Varicella-zoster immune globulin comes in 125-IU vials, and administration should only be intramuscular and as directed by the manufacturer. No dose adjustments are recommended for renal or hepatic impairment. Individuals who later become eligible for vaccination should receive varicella vaccine ≥five months after varicella-zoster immune globulin administration.[3]
Adverse Effects
Local pain at the injection site is the most typical adverse reaction from medication administration. Statistically, a few (1 to 10%) patients have developed headaches, fatigue, and chills. Other less common reactions include skin rash and nausea. Very rarely, patients also develop DVT, serum sickness, hypersensitivity reaction, and thrombosis.[9]
Contraindications
Varicella-zoster immune globulin administration is contraindicated in patients with a history of IgA deficiency. Contraindications also include patients with a history of anaphylaxis to human immune globulin. Clinicians should not administer the drug once the clinical illness has developed as it is ineffective.[10][4]
Monitoring
For patients receiving varicella-zoster immune globulin, observation for 28 days after exposure for any signs and symptoms of the varicella infection is the recommended approach. The administration of immune globulin might increase the incubation period of the disease by ≥ one week. If a patient develops signs and symptoms of varicella, antiviral therapy should start immediately.[3]
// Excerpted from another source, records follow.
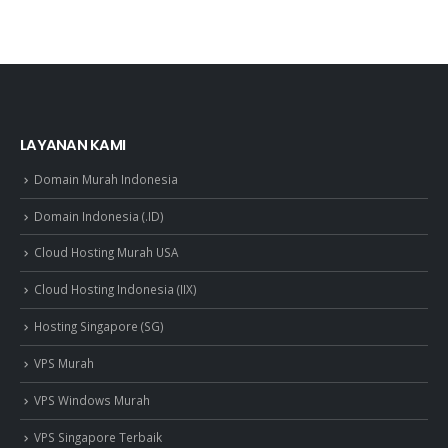
LAYANAN KAMI
Domain Murah Indonesia
Domain Indonesia (.ID)
Cloud Hosting Murah USA
Cloud Hosting Indonesia (IIX)
Hosting Singapore (SG)
VPS Murah
VPS Windows Murah
VPS Singapore Terbaik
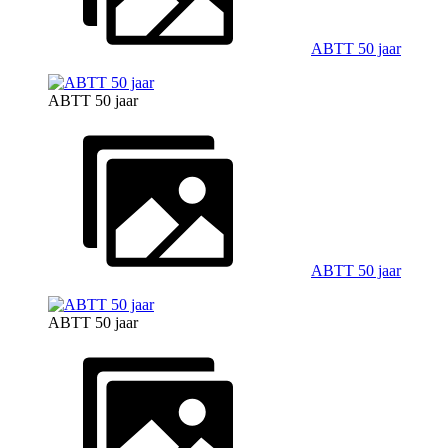
ABTT 50 jaar
ABTT 50 jaar
ABTT 50 jaar
ABTT 50 jaar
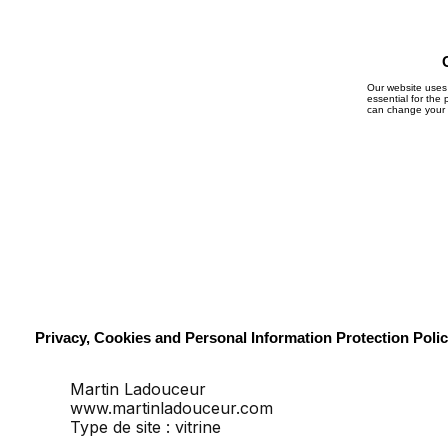
Our website uses 
essential for the
can change your p
Privacy, Cookies and Personal Information Protection Polic
Martin Ladouceur
www.martinladouceur.com
Type de site : vitrine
Enhancing Healthcare Team Outcomes
While the demand for varicella-zoster immune globulin has reduced significantly, it is essential to remember that exposure to varicella and herpes zoster might still occur. Early recognition of exposure is especially important in pregnant females as there is a high risk of maternal complications due to varicella infection. The use of varicella-zoster immune globulin helps to modify disease and reduces maternal morbidity.
Similar principles also apply to immunocompromised patients and premature neonates.[4] Varicella-zoster immune globulin must not be confused with the varicella virus vaccine, which clinicians can erroneously give to pregnant women who have been exposed to the varicella virus and is contraindicated during pregnancy. Additionally, it is important to remember that clinicians should administer varicella-zoster immune globulin as soon as possible after exposure and within ten days.[11][12][5][3]
An interprofessional team approach is the optimal means for administering therapy with varicella-zoster immune globulin. This interprofessional team will include all clinicians (MDs, DOs, PAs, NPs)
Outcomes
Varicella-zoster immune globulin has minimal adverse reactions and toxicity. Studies have shown that early administration, especially in pregnant women, decreases maternal morbidity; and that exposed patients have good clinical outcomes. Additionally, varicella-zoster immune globulin prophylaxis reduced the incidence and the morbidity of varicella-zoster in preterm and in-utero exposed infants.[13]